**Problem details:**
Reproduce verbatim the section of the forum thread about Skald's father starting at "I know Skald" and ending at "that relative away?".

You know I just broke things off with my crazy Mom, right? Come to the dark side. We have freedom.
I believe that you’ve done the right thing for yourself and your family. Take care of yourself (and them).
I know Skald has already responded but…
Why the hell not? The man has shown himself to be inconsiderate, untrustworthy, and ill-mannered. Why shouldn’t Skald keep him away from his children?
Because they’re too young to understand what’s going on. They’ll get it when they’re older, but they shouldn’t have that kind of baggage foisted on them before they can. I know it’s not Skald’s fault, but life just sucks that way sometimes.
And you don’t think a parent could make a reasonable decision that the children are better off without a “inconsiderate, untrustworthy, ill-mannered” relative in their lives? That a parent might decide that relative makes their lives worse, rather than better, and thus be being responsible by keeping that relative away?

Because they’re too young to understand what’s going on. They’ll get it when they’re older, but they shouldn’t have that kind of baggage foisted on them before they can. I know it’s not Skald’s fault, but life just sucks that way sometimes.
Why do they need to understand what’s going on? A parent can make that judgement call for his/her children.
Guys, I’m not disagreeing with his judgement call. He’s given it consideration, that’s what he’ll do. It’s not an ideal situation, and that’s not his fault. I trust Skald to do what’s right here.

The easiest I could see being on Dad here is to say, "Look, I told you something in confidence. You decided your relationship to God or whatever is more important than your relationship to me, which, cool, that’s your jam. But you made your decision, and now I know about it. I’ll be friendly with you, but I know not to trust you any more, and not only won’t I discuss personal matters with you, but I’ll let it be known to other people that my personal life is not to be discussed with you, because you’re going to prioritize other relationships over ours.
"Now, if you want a relationship with me, we can make that happen. You’ll no longer be welcome unless you call first and I agree you can come over; the door won’t unlock for you otherwise. If you want a relationship with the grandkids, we can make that happen. You’ll need to decide whether a single instance of proselytizing to them is more important to you than a lifetime of visiting them, though, because after one instance of proselytizing, it’s over; I won’t be able to trust you with them any more than I can trust you with details of my personal life.
“You’ve got some decisions to make, dad, and they’re not easy. Take some time to think about it, let me know what you decide, and then I’ll let you know what I decide.”
Although this sounds nice, it is actually absurd. Skald’s father has already demonstrated that any agreement he makes is subject to revision if his god deems it wrong. Thus he absolutely cannot be trusted. You cannot negotiate with someone like that.

**Dataset content:**

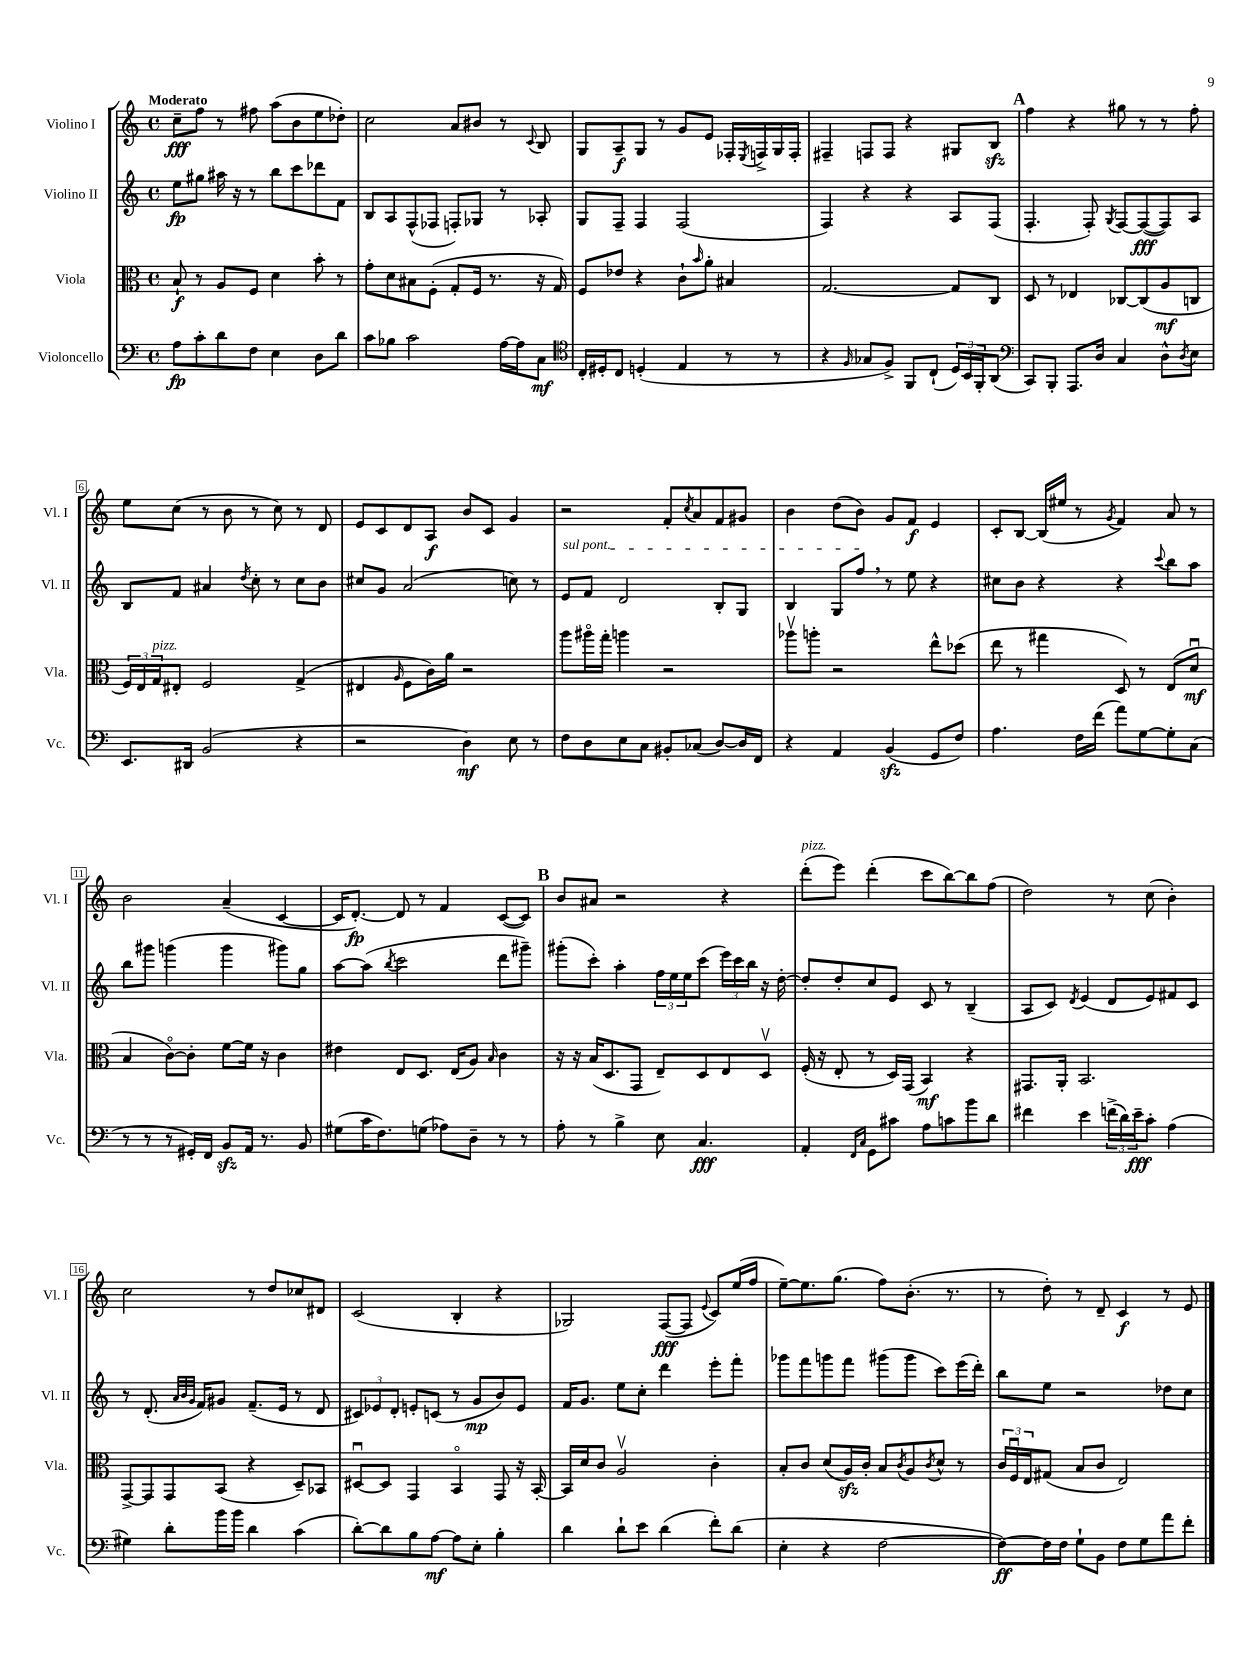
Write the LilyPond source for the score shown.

**Answer to this task:**
I know Skald has already responded but…
Why the hell not? The man has shown himself to be inconsiderate, untrustworthy, and ill-mannered. Why shouldn’t Skald keep him away from his children?
Because they’re too young to understand what’s going on. They’ll get it when they’re older, but they shouldn’t have that kind of baggage foisted on them before they can. I know it’s not Skald’s fault, but life just sucks that way sometimes.
And you don’t think a parent could make a reasonable decision that the children are better off without a “inconsiderate, untrustworthy, ill-mannered” relative in their lives? That a parent might decide that relative makes their lives worse, rather than better, and thus be being responsible by keeping that relative away?